### Source material

• • • • • • •

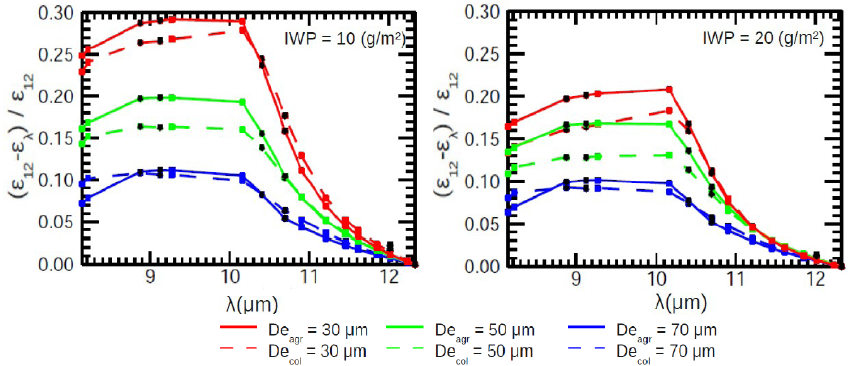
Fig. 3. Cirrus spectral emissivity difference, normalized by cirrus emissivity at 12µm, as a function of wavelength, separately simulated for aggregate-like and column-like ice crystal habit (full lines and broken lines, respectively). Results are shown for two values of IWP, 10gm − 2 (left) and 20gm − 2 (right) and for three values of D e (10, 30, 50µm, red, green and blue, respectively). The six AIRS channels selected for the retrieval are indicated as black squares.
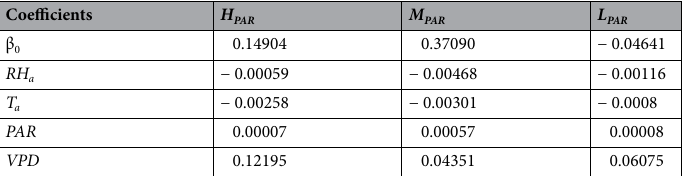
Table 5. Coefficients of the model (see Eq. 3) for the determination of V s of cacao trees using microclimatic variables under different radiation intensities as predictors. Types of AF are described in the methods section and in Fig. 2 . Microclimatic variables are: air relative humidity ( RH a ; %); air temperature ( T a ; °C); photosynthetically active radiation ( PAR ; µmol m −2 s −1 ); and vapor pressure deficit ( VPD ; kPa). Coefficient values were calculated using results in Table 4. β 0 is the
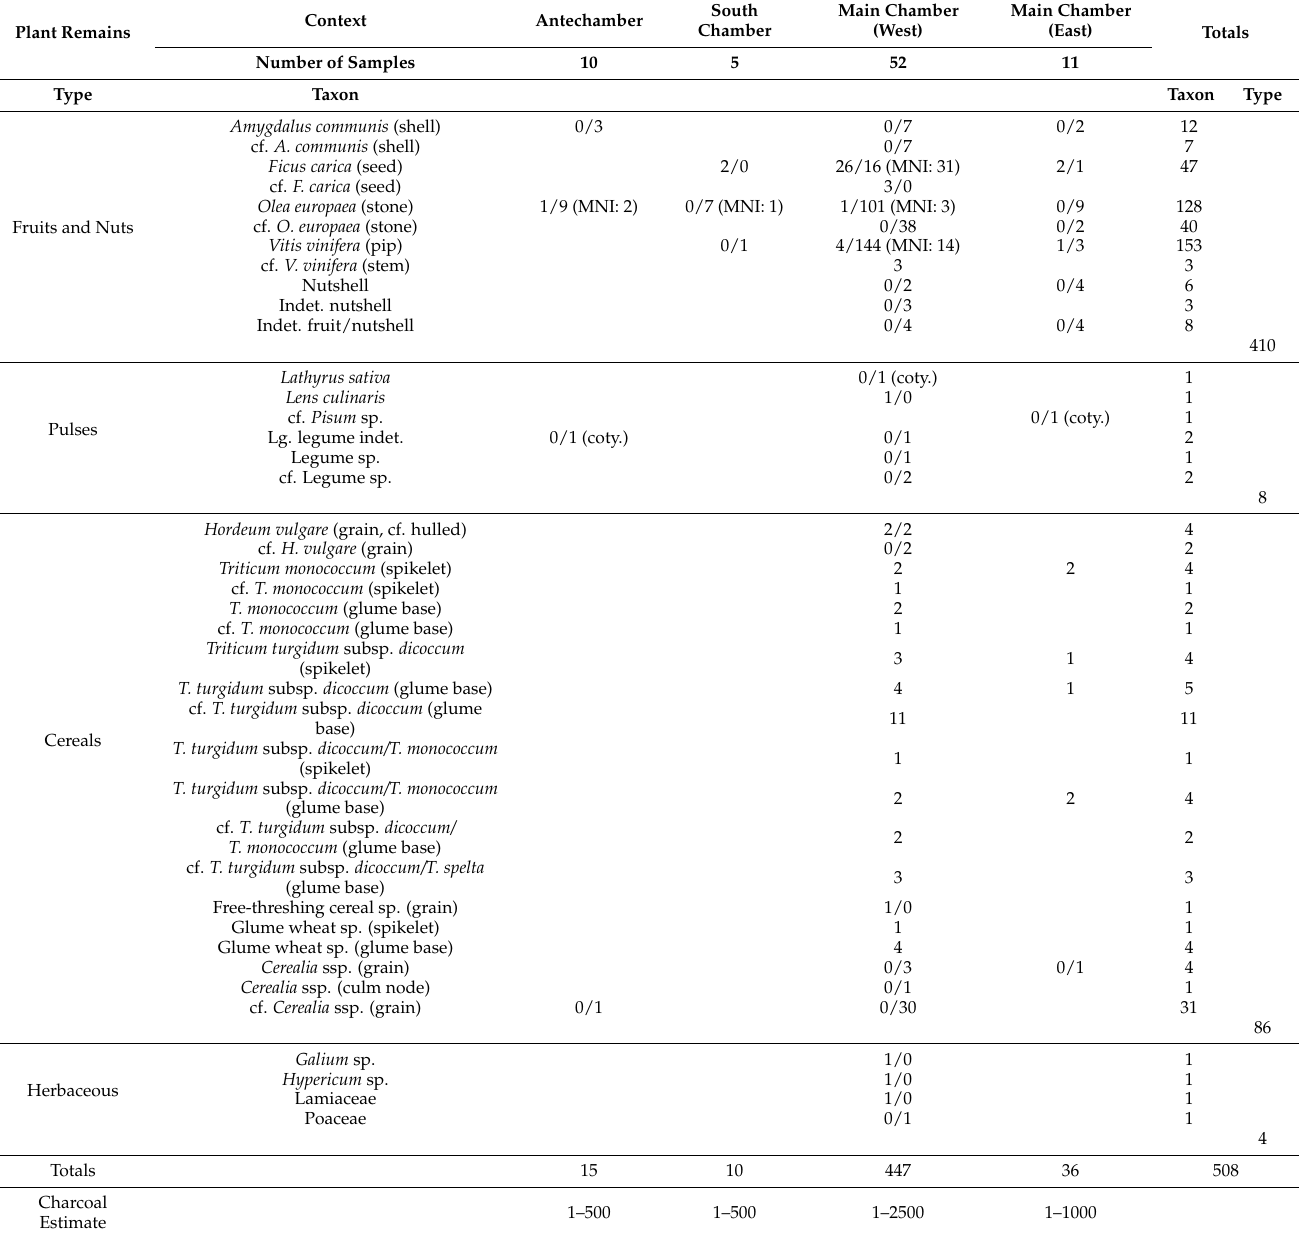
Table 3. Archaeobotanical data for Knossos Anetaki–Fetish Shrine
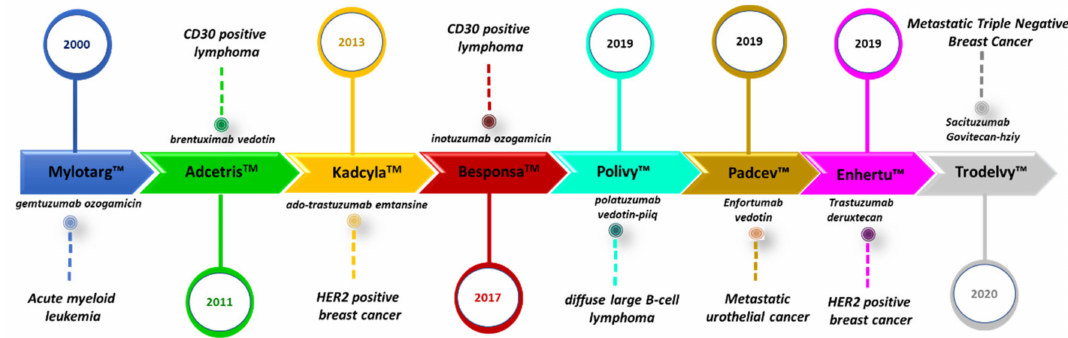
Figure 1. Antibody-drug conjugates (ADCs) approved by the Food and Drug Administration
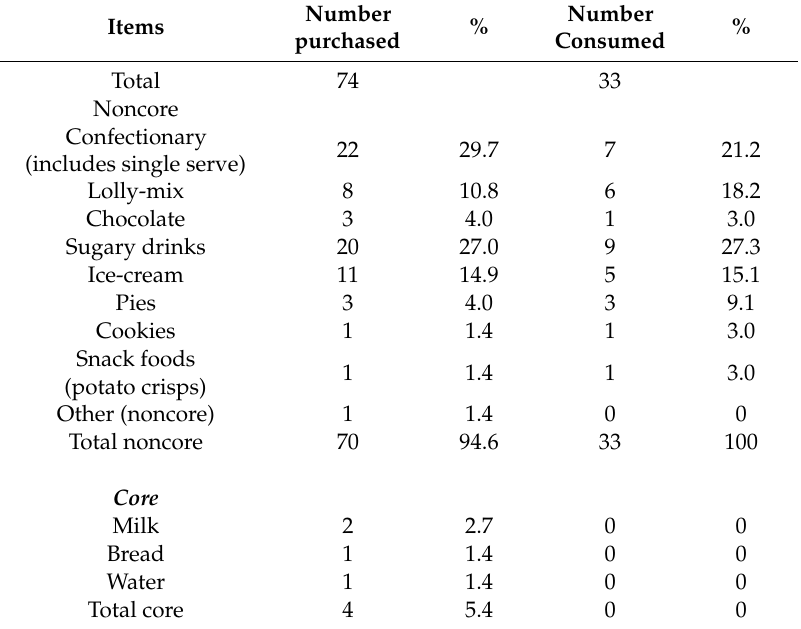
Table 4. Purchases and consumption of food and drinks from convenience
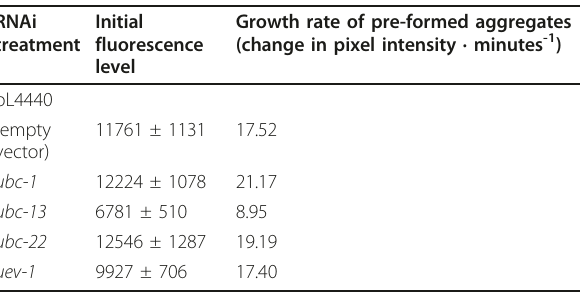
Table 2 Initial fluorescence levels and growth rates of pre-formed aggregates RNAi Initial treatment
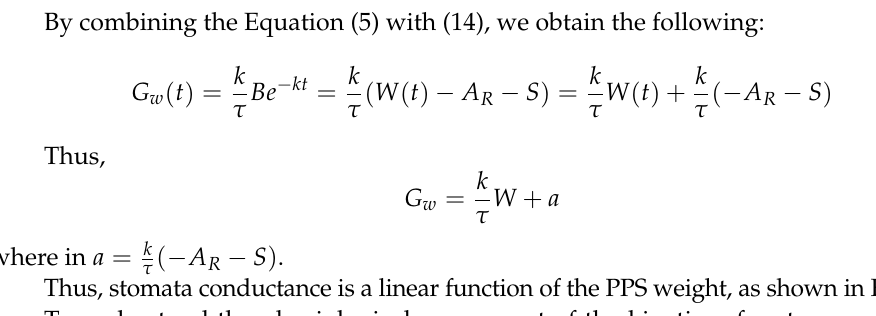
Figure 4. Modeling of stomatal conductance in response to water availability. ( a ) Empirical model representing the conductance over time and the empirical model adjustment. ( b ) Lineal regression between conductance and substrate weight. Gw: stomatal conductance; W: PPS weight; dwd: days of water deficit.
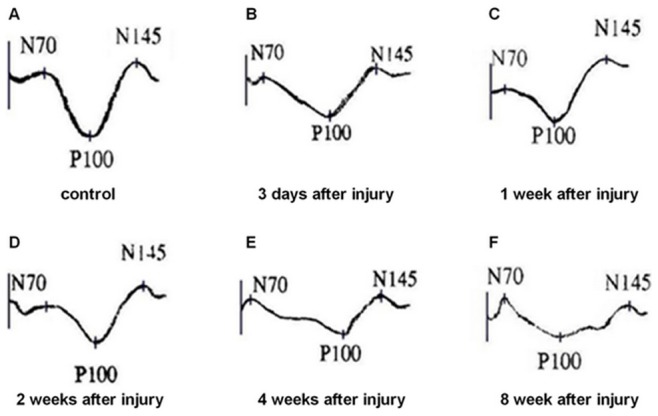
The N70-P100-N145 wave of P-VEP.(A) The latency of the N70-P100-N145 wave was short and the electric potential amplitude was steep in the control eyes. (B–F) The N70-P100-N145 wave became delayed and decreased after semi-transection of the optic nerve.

• • • • • • •

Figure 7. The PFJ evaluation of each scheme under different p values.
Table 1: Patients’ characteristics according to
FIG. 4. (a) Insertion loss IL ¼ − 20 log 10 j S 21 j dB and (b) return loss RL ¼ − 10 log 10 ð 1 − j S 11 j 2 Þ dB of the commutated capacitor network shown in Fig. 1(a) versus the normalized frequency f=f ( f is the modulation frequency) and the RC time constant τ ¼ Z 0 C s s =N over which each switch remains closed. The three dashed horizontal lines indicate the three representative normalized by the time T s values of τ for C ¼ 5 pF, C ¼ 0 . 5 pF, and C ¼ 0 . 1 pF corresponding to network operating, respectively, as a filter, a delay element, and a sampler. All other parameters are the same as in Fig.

• • • • • • •

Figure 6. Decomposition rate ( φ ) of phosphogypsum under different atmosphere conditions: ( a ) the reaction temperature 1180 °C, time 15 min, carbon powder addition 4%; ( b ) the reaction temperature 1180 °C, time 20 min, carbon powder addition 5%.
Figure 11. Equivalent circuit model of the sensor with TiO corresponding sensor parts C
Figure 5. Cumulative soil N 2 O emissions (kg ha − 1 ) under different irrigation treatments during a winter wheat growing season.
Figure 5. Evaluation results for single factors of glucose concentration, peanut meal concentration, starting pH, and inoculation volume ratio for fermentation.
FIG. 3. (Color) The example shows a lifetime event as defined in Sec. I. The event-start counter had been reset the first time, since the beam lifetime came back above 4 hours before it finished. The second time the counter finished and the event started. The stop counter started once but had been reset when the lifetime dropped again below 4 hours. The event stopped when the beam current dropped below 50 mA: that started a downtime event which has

• • • • • • •

### Action item
The word "which" may appear in several lines of the data; copy every line where it does.

### Task answer
FIG. 4. (a) Insertion loss IL ¼ − 20 log 10 j S 21 j dB and (b) return loss RL ¼ − 10 log 10 ð 1 − j S 11 j 2 Þ dB of the commutated capacitor network shown in Fig. 1(a) versus the normalized frequency f=f ( f is the modulation frequency) and the RC time constant τ ¼ Z 0 C s s =N over which each switch remains closed. The three dashed horizontal lines indicate the three representative normalized by the time T s values of τ for C ¼ 5 pF, C ¼ 0 . 5 pF, and C ¼ 0 . 1 pF corresponding to network operating, respectively, as a filter, a delay element, and a sampler. All other parameters are the same as in Fig.
FIG. 3. (Color) The example shows a lifetime event as defined in Sec. I. The event-start counter had been reset the first time, since the beam lifetime came back above 4 hours before it finished. The second time the counter finished and the event started. The stop counter started once but had been reset when the lifetime dropped again below 4 hours. The event stopped when the beam current dropped below 50 mA: that started a downtime event which has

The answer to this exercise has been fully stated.